Collection entries =>
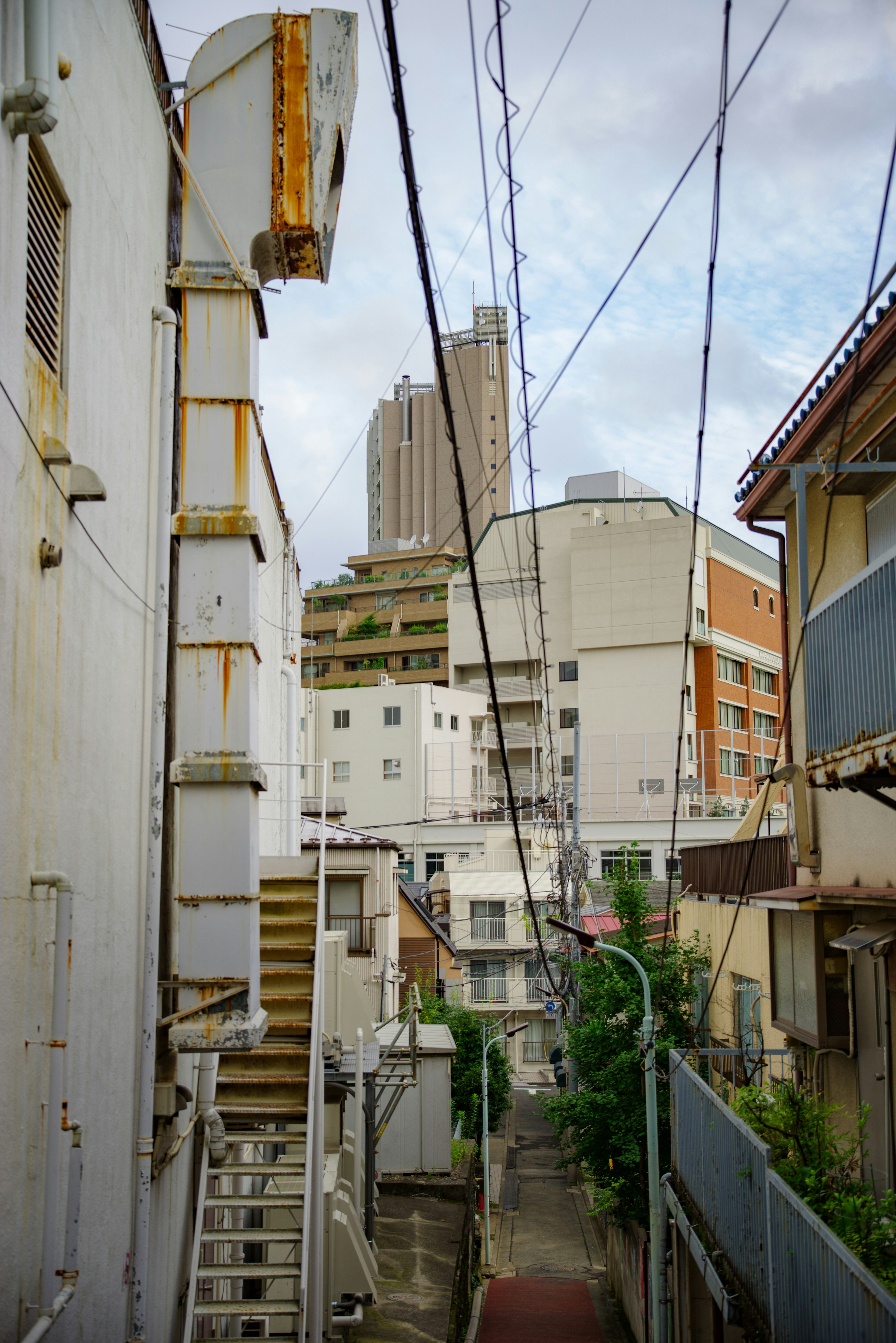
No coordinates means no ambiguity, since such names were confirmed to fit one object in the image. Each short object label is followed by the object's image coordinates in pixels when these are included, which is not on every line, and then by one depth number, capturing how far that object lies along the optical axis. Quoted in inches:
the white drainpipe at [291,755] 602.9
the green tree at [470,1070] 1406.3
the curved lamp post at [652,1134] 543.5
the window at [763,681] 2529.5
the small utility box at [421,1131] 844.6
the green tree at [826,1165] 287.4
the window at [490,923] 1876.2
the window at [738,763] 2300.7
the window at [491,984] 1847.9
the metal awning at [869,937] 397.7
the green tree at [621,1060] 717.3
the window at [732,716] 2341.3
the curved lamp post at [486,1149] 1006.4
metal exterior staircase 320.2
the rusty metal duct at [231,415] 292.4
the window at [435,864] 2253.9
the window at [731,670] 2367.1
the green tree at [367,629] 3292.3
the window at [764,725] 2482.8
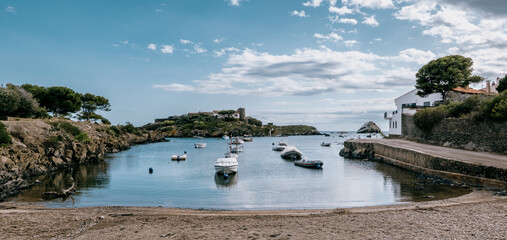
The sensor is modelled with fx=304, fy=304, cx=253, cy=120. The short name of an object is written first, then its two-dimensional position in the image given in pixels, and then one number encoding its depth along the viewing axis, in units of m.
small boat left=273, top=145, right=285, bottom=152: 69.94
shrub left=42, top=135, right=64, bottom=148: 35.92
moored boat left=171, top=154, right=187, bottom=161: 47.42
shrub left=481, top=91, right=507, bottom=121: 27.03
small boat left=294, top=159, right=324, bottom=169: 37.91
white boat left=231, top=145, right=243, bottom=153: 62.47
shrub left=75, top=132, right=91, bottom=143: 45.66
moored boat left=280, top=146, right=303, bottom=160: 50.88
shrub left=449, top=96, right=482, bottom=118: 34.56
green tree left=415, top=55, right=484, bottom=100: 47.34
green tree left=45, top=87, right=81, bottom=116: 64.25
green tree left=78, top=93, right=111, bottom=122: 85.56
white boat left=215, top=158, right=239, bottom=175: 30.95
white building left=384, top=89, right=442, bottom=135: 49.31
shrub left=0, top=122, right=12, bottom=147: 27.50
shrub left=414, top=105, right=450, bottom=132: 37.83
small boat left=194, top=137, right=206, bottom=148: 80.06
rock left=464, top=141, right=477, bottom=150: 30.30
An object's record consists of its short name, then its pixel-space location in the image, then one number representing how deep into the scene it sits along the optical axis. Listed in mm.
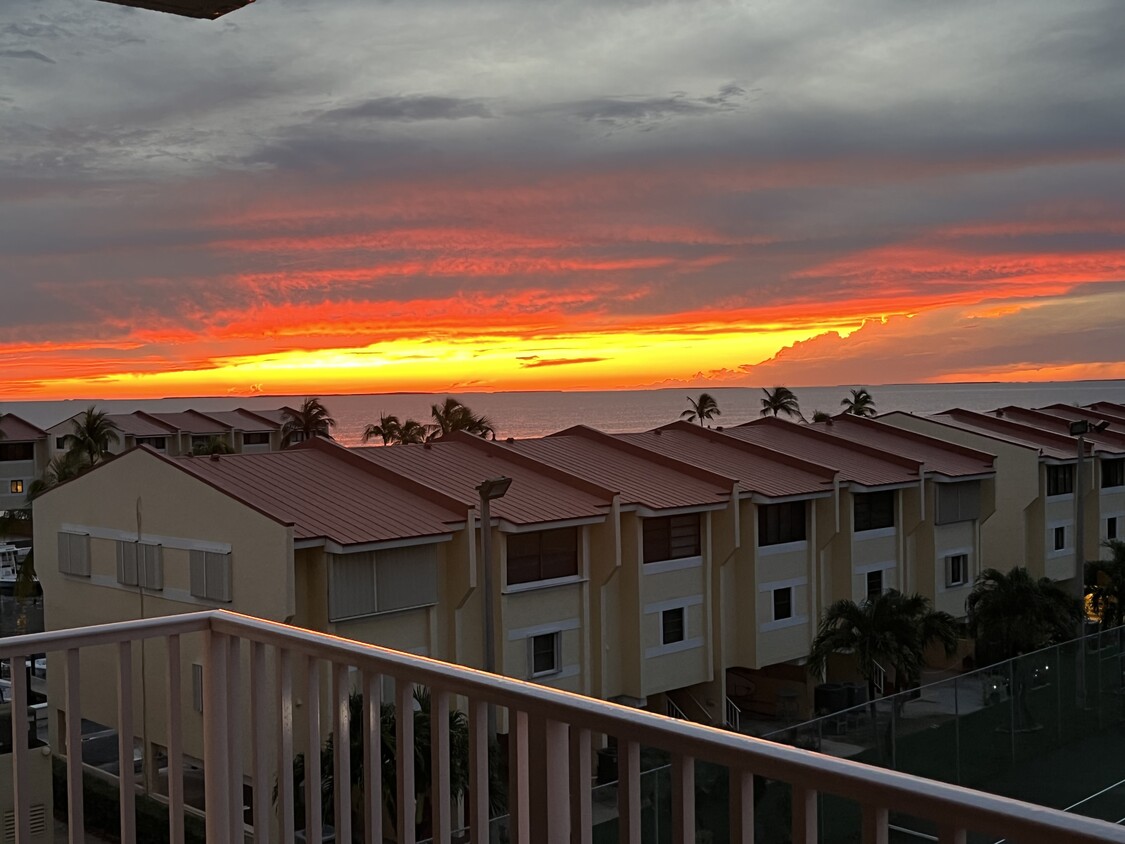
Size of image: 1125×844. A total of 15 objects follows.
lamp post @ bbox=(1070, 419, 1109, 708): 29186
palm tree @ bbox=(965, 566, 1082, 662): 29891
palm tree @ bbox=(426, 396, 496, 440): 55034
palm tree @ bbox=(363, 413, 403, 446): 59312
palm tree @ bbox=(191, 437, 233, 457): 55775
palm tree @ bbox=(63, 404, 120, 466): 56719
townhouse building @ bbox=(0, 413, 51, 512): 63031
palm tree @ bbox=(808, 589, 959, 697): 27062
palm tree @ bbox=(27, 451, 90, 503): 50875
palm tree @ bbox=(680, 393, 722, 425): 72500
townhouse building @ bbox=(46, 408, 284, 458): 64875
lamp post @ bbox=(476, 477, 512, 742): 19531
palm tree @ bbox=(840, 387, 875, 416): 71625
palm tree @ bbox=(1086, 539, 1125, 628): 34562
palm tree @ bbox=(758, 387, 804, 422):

EXERCISE AIM => We ask that the entries above be copied exactly, with the pictures omitted.

ANSWER SPACE =>
No coordinates means no ambiguity, since such names were confirmed to fit one object in the image. Each short object label is followed by the object's image coordinates in pixels when these are included, which is not on every line, and then by one depth number, capturing how far that object lies along the optical axis. Quoted in inches:
the white drainpipe at [291,755] 602.9
the green tree at [470,1070] 1406.3
the curved lamp post at [652,1134] 543.5
the window at [763,681] 2529.5
the small utility box at [421,1131] 844.6
the green tree at [826,1165] 287.4
the window at [490,923] 1876.2
the window at [738,763] 2300.7
the window at [491,984] 1847.9
the metal awning at [869,937] 397.7
the green tree at [621,1060] 717.3
the window at [732,716] 2341.3
the curved lamp post at [486,1149] 1006.4
metal exterior staircase 320.2
the rusty metal duct at [231,415] 292.4
the window at [435,864] 2253.9
the window at [731,670] 2367.1
the green tree at [367,629] 3292.3
the window at [764,725] 2482.8
The sensor is modelled with fx=304, fy=304, cx=253, cy=120. The short name of an object is written first, then its two-dimensional position in the image given in pixels, and then one number encoding its depth along the viewing axis, in units of m.
small boat left=273, top=145, right=285, bottom=152: 69.94
shrub left=42, top=135, right=64, bottom=148: 35.92
moored boat left=171, top=154, right=187, bottom=161: 47.42
shrub left=481, top=91, right=507, bottom=121: 27.03
small boat left=294, top=159, right=324, bottom=169: 37.91
white boat left=231, top=145, right=243, bottom=153: 62.47
shrub left=75, top=132, right=91, bottom=143: 45.66
moored boat left=280, top=146, right=303, bottom=160: 50.88
shrub left=449, top=96, right=482, bottom=118: 34.56
green tree left=415, top=55, right=484, bottom=100: 47.34
green tree left=45, top=87, right=81, bottom=116: 64.25
green tree left=78, top=93, right=111, bottom=122: 85.56
white boat left=215, top=158, right=239, bottom=175: 30.95
white building left=384, top=89, right=442, bottom=135: 49.31
shrub left=0, top=122, right=12, bottom=147: 27.50
shrub left=414, top=105, right=450, bottom=132: 37.83
small boat left=194, top=137, right=206, bottom=148: 80.06
rock left=464, top=141, right=477, bottom=150: 30.30
An object's record consists of its short name, then its pixel-space location in the image, then one number representing how deep into the scene it sits along the optical axis. Listed in mm.
Size of image: 1125×844. A total of 15 objects follows.
lamp post @ bbox=(1070, 419, 1109, 708): 29186
palm tree @ bbox=(965, 566, 1082, 662): 29891
palm tree @ bbox=(426, 396, 496, 440): 55034
palm tree @ bbox=(363, 413, 403, 446): 59312
palm tree @ bbox=(191, 437, 233, 457): 55775
palm tree @ bbox=(63, 404, 120, 466): 56719
townhouse building @ bbox=(0, 413, 51, 512): 63031
palm tree @ bbox=(808, 589, 959, 697): 27062
palm tree @ bbox=(27, 451, 90, 503): 50875
palm tree @ bbox=(680, 393, 722, 425): 72500
townhouse building @ bbox=(46, 408, 284, 458): 64875
lamp post @ bbox=(476, 477, 512, 742): 19531
palm tree @ bbox=(840, 387, 875, 416): 71625
palm tree @ bbox=(1086, 539, 1125, 628): 34562
palm tree @ bbox=(758, 387, 804, 422):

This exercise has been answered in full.